Today's date:
 
Spring 1986

Back To The Future
An interview with Senator Gary Hart

Senator Gary Hart, a Democrat from Colorado, is the first Vietnam generation politician to become a leading contender for the Presidency. In this interview, we discussed the future of US strategy and foreign policy.

NPQ - Forty years after the end of World War II, isn't it time to reevaluate our post-war strategy as a nation?

GH - It's way past the time to re-evaluate our assumptions. There was the, beginning of a re-evaluation in the early 1960s under the Kennedy Administration. His assassination, followed by involvement in Vietnam, cut off the redirection of our fixation with the East and the Soviet Union to an increasing concern about the poor countries of the southern hemisphere. Kennedy's assassination, the Vietnam War, Water gate and our economic difficulties have taken 20 years off the clock. We need to go back to about 1963 and pick up where we left off.

We ought to operate under several new assumptions. First, the superpowers are musclebound by a nuclear arms race. There is no security in continued stockpiling of such weapons. Some policy of arms control, arms reduction and detente is going to be necessary to redirect the energies, not only of the United States, but also of our Western and Northern democratic and industrial allies, toward the three-quarters of the people on earth that live on or below the equator.

Second, we live in an international economy and are going to have to compete. Competing will take a massive commitment to modernize American industry, and to develop industrial trade strategies that are based upon fair trade principles, but also on productivity and competitiveness.

*INFORMATION SUPPLIED*:
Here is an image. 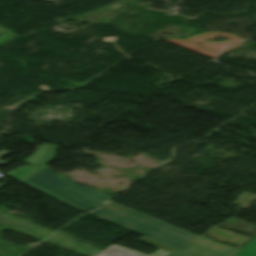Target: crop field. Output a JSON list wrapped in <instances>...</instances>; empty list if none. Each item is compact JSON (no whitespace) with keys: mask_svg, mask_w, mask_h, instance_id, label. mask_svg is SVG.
<instances>
[{"mask_svg":"<svg viewBox=\"0 0 256 256\" xmlns=\"http://www.w3.org/2000/svg\"><path fill=\"white\" fill-rule=\"evenodd\" d=\"M256 236L234 256H256Z\"/></svg>","mask_w":256,"mask_h":256,"instance_id":"obj_7","label":"crop field"},{"mask_svg":"<svg viewBox=\"0 0 256 256\" xmlns=\"http://www.w3.org/2000/svg\"><path fill=\"white\" fill-rule=\"evenodd\" d=\"M49 241H53L60 246H63L74 252H77L86 256H95L102 251L100 249H97L87 244H84L82 242L76 241L74 239L61 235L59 233L52 236V238ZM96 249L99 251H95ZM91 251H95V252L93 253Z\"/></svg>","mask_w":256,"mask_h":256,"instance_id":"obj_4","label":"crop field"},{"mask_svg":"<svg viewBox=\"0 0 256 256\" xmlns=\"http://www.w3.org/2000/svg\"><path fill=\"white\" fill-rule=\"evenodd\" d=\"M21 183L80 212L89 211L111 197L92 187L80 185L46 167Z\"/></svg>","mask_w":256,"mask_h":256,"instance_id":"obj_2","label":"crop field"},{"mask_svg":"<svg viewBox=\"0 0 256 256\" xmlns=\"http://www.w3.org/2000/svg\"><path fill=\"white\" fill-rule=\"evenodd\" d=\"M247 225H249L253 228L251 230L247 231V230L244 229ZM219 226L226 227V228H229V229H233V230H236V231H239V232H243V233H246V234L251 235V236L256 235V225H253V224H250V223H247V222H243V221H239V220H235V219H231V218L225 220L224 222L219 224Z\"/></svg>","mask_w":256,"mask_h":256,"instance_id":"obj_5","label":"crop field"},{"mask_svg":"<svg viewBox=\"0 0 256 256\" xmlns=\"http://www.w3.org/2000/svg\"><path fill=\"white\" fill-rule=\"evenodd\" d=\"M138 241H141L143 243L152 245V246L160 249L159 251L155 252L154 254H152L150 256H165L175 250L173 248H170L168 246L160 244V243L153 241L151 239H148L146 237H143V238L139 239ZM98 256H148V255H145V254L112 244L106 250L101 252Z\"/></svg>","mask_w":256,"mask_h":256,"instance_id":"obj_3","label":"crop field"},{"mask_svg":"<svg viewBox=\"0 0 256 256\" xmlns=\"http://www.w3.org/2000/svg\"><path fill=\"white\" fill-rule=\"evenodd\" d=\"M37 170L33 169L32 167L26 165L24 167H20V168H16L15 170H13L12 172L8 173L7 175L20 180L26 176H28L29 174L35 172Z\"/></svg>","mask_w":256,"mask_h":256,"instance_id":"obj_6","label":"crop field"},{"mask_svg":"<svg viewBox=\"0 0 256 256\" xmlns=\"http://www.w3.org/2000/svg\"><path fill=\"white\" fill-rule=\"evenodd\" d=\"M2 33H0V35H1Z\"/></svg>","mask_w":256,"mask_h":256,"instance_id":"obj_9","label":"crop field"},{"mask_svg":"<svg viewBox=\"0 0 256 256\" xmlns=\"http://www.w3.org/2000/svg\"><path fill=\"white\" fill-rule=\"evenodd\" d=\"M90 215L177 249L167 256H233L239 251L111 201Z\"/></svg>","mask_w":256,"mask_h":256,"instance_id":"obj_1","label":"crop field"},{"mask_svg":"<svg viewBox=\"0 0 256 256\" xmlns=\"http://www.w3.org/2000/svg\"><path fill=\"white\" fill-rule=\"evenodd\" d=\"M4 185H0V188L3 187Z\"/></svg>","mask_w":256,"mask_h":256,"instance_id":"obj_8","label":"crop field"}]
</instances>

*REQUIRED TASK*: Continue the Gary Hart interview from the point where it stops.

*OUTPUT FOR THIS TASK*:
There are collateral issues that accompany productivity and competitiveness. Our trade deficit in the past seven years has increased more with our Latin American trading partners than with Japan. One of the reasons is the economic austerity program which we have forced upon new South American democracies because of their debt. It is hurting the trade balance and costing us more than 750,000 American jobs. We have to open up markets for long-term trade agreements with Latin America, Africa and Southeast Asia.

Finally, the Western democracies, including Japan, have to assume a greater share of the cost of their own defense. That can be done without endangering the security of the western Pacific and Central Europe because rearmament can be in the form of defensive weapons. The Japanese, for example, can pick up more of the cost of offsetting a growing Soviet Pacific fleet with defensive, conventional forces instead of offensive forces.

NPQ - Has our strategic thinking been militarized to the detriment of the economic and trade dimension?

GH - Yes, but that is also a geographic phenomenon. The military dimension operates on an East-West axis and the economic dimension operates on a North-South axis.

NPQ - The international challenge to our standard of living and employment base comes from two directions. On the one hand, there are countries like Japan, Korea or Taiwan that organize their economies to capture world markets through aggressive export strategies. During the postwar era we have also seen the expansion of transnational corporations which produce globally and trade across national boundaries.

How do we confront this new world economy.?

GH - It requires an industrial strategy that identifies "keystone" industries and mobilizes a public-private partnership to develop specific strategies for those industries based upon targeting sections of the market. Our experts have to decide what kind of steel we can produce most competitively; what kind of cars we can produce most competitively; what kind of machine tools and so forth. Then, our investment strategy must be directed toward investment in these types of products. Internationally, our marketing strategies must be directed toward that share of the world market.

This requires a wholesale change in the way we do business in this country. It will require new cooperation. We are one of the last industrial nations that have a competitive or conflicting relationship between labor and management. That's got to go.

Not only do worker salaries have to be tied to productivity, but management salaries have to be as well. There have to be penalties for managers who make stupid investment decisions or who waste productive capital on non-productive mergers and acquisitions. Right now we reward short term profits brought on by unproductive investment or conglomerations. There are no penalties for making bad decisions.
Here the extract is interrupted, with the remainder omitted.